Abdulrahman Ayub Othman, Othman Shanga Ismail, Yasin Gazo Badran, Ali Meer Salam
Department of Computer Science, College of Science, University of Halabja, Kurdistan Region, F.R., Halabja, Iraq.
Data Brief. 2025 Jun 24;61:111826. doi: 10.1016/j.dib.2025.111826. eCollection 2025 Aug.
Speech is the most fundamental and sophisticated channel of human communication, and breakthroughs in Natural Language Processing (NLP) have substantially raised the quality of human-computer interaction. In particular, new wave of deep learning methods have significantly advanced human speech recognition by obtaining fine-grained acoustic cues including pitch, an acoustic feature that can be a critical ingredient in understanding communicative intent. Pitch variation is in particular important for prosodic classification tasks (i.e., statements, questions, and exclamations), which is crucial in tonal and low resource languages such as Kurdish, where intonation holds significant semantic information. This paper presents the dataset of the Statements, Questions, or Exclamations Based on Sound Pitch (SQEBSP) which contains 12,660 professionally-recorded speech audio clips by 431 native Kurdish speakers who reside in the Kurdistan Region of Iraq. Regarding utterances, 10 new phrases were articulated by each speaker per three prosodic categories: statements, questions, and exclamations. All utterances were digitized at 16 kHz and then manually checked for correctness concerning pitch-based classification. The dataset contains equal representation from all three classes, about 4200 samples per class, and metadata such as speaker gender, age group, and sentence identifiers. The original audio files, alongside resources like Mel-Frequency Cepstral Coefficients (MFCCs) and waveform visualizations, can be found on Mendeley Data. The dataset offered has significant advantages for formulating and testing pitch-based speech classification algorithms, furthers the work on pronunciation modelling for languages lacking sufficient resources. It furthermore, aids in developing speech technologies sensitive to dialects.
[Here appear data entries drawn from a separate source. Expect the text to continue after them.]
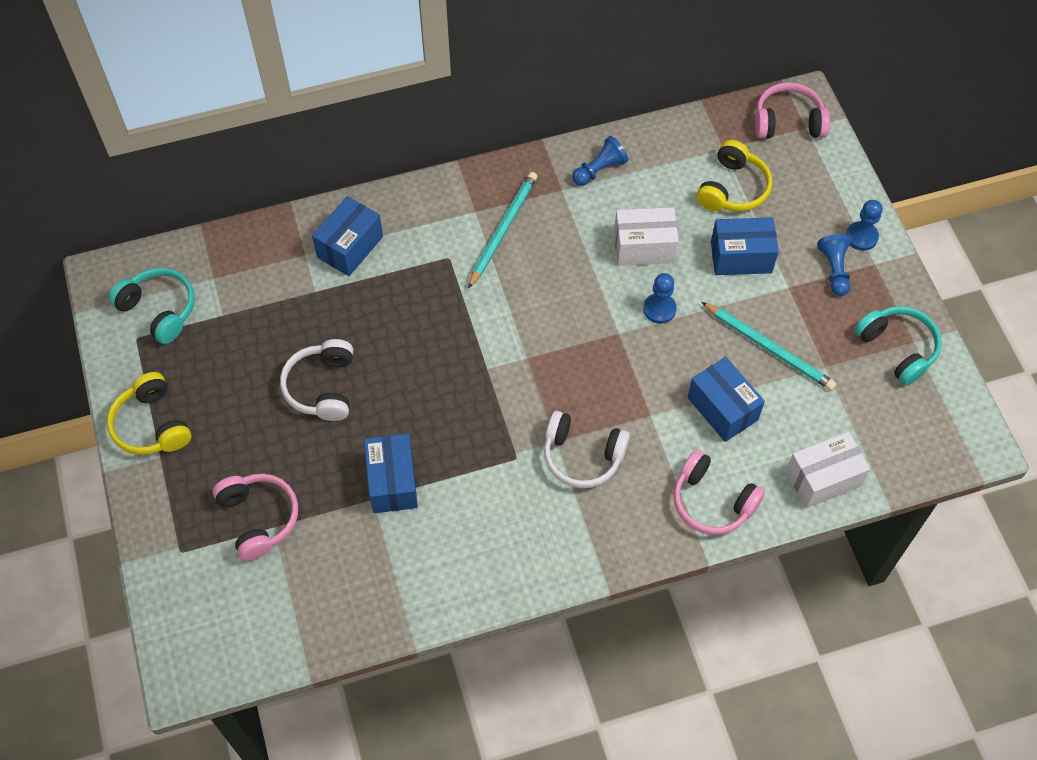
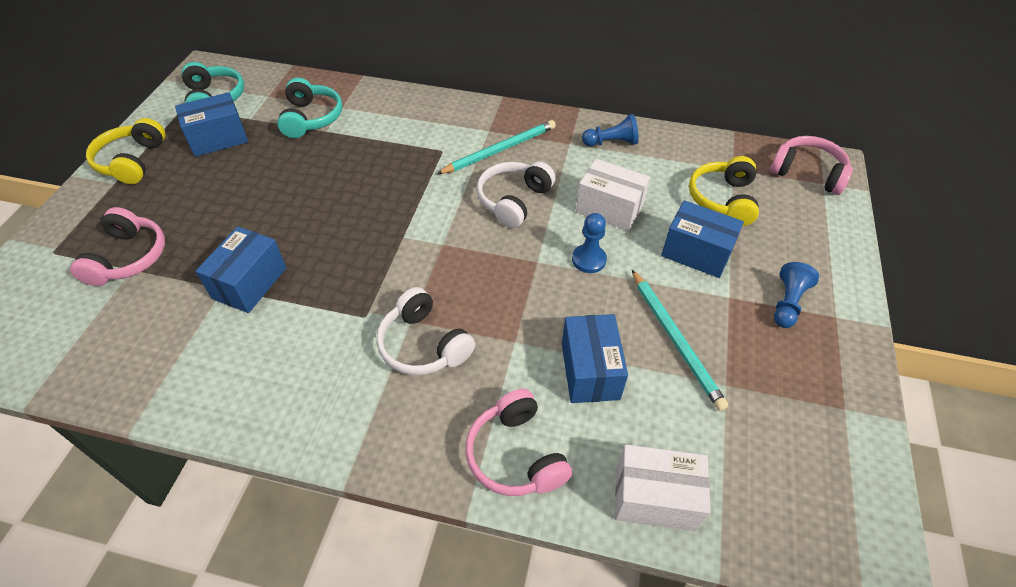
camera: 30 degrees right, 10 degrees down
white headphones [280,339,353,421] -> white headphones moved to [477,161,556,228]
blue box [312,196,383,276] -> blue box moved to [175,92,248,157]
yellow headphones [696,140,772,211] -> yellow headphones turned 135 degrees clockwise [689,156,759,226]
blue pawn [846,200,883,251] -> none
turquoise headphones [855,306,942,386] -> turquoise headphones moved to [277,78,342,138]

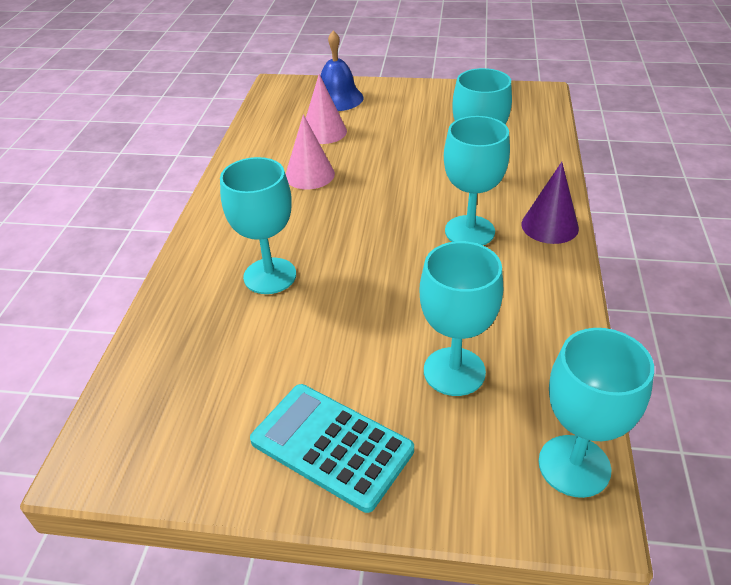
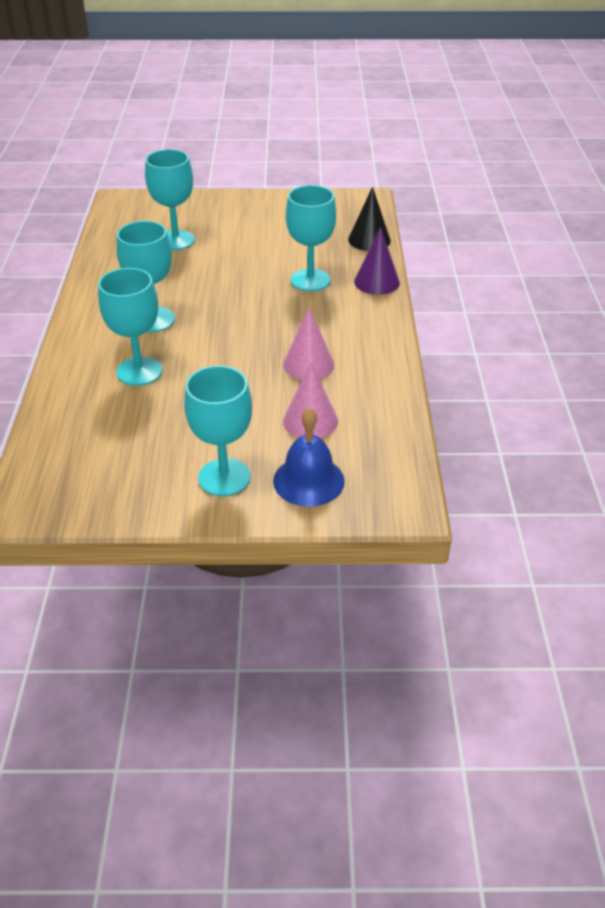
camera: 170 degrees right, 0 degrees up
turquoise calculator [250,384,414,513] -> none
purple cone [521,162,579,244] -> purple cone moved to [354,227,400,295]
turquoise goblet [539,328,654,498] -> turquoise goblet moved to [184,366,252,496]
none -> black cone [348,187,391,251]

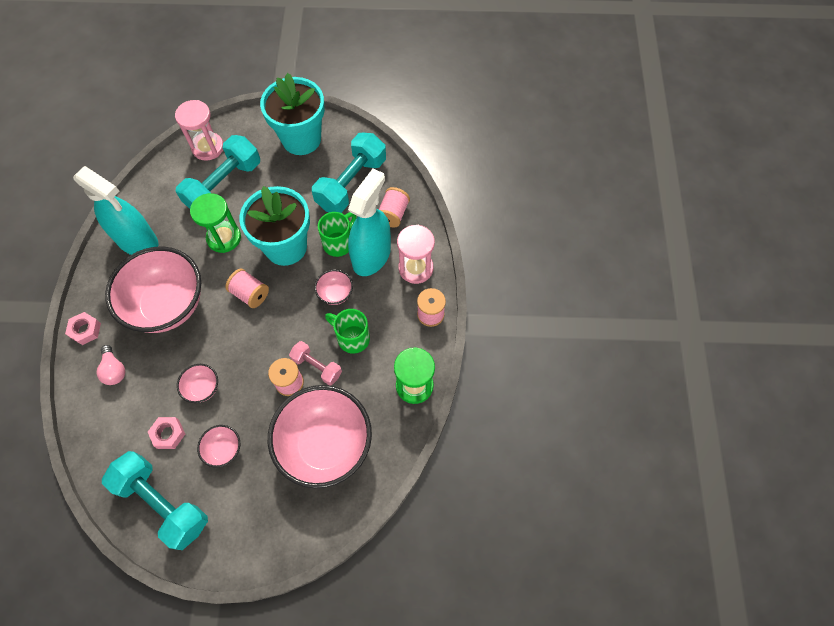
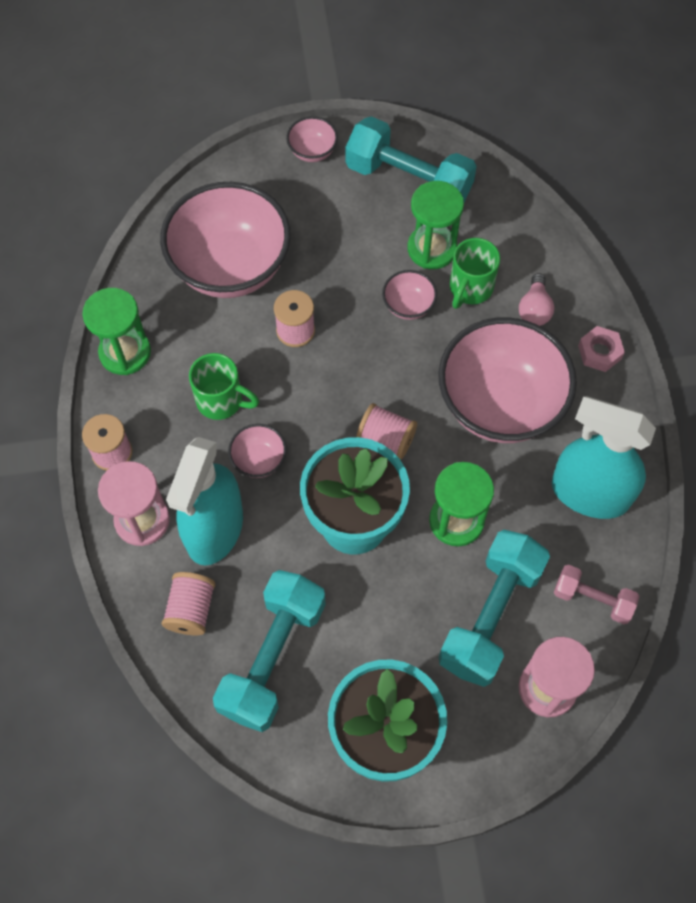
camera: 170 degrees right, 0 degrees up
pink light bulb [97,345,125,385] -> pink light bulb turned 135 degrees counterclockwise [519,273,554,326]
pink nut [148,417,185,449] -> green hourglass [407,181,464,269]
pink bowl [197,425,240,468] -> pink bowl moved to [286,116,338,162]
pink dumbbell [289,341,342,386] -> pink dumbbell moved to [554,565,640,624]
green mug [318,212,357,257] -> green mug moved to [450,238,500,309]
言语是人类交流最基本、最复杂的渠道,自然语言处理(NLP)的突破极大地提高了人机交互的质量。特别是,新一轮的深度学习方法通过获取包括音高在内的细粒度声学线索,显著推进了人类语音识别,音高是一种声学特征,可能是理解交流意图的关键因素。音高变化对于韵律分类任务(即陈述句、疑问句和感叹句)尤为重要,这在库尔德语等声调语言和资源匮乏的语言中至关重要,在这些语言中语调包含重要的语义信息。本文介绍了基于音高的陈述句、疑问句或感叹句数据集(SQEBSP),该数据集包含居住在伊拉克库尔德地区的431名库尔德语母语者专业录制的12660个语音音频片段。关于话语,每位说话者针对陈述句、疑问句和感叹句这三个韵律类别,每个类别说出10个新短语。所有话语均以16 kHz进行数字化处理,然后手动检查基于音高分类的正确性。该数据集包含所有三个类别的均等样本,每个类别约4200个样本,以及诸如说话者性别、年龄组和句子标识符等元数据。原始音频文件以及诸如梅尔频率倒谱系数(MFCC)和波形可视化等资源可在Mendeley Data上找到。所提供的数据集对于制定和测试基于音高的语音分类算法具有显著优势,推动了缺乏足够资源的语言的发音建模工作。此外,它有助于开发对方言敏感的语音技术。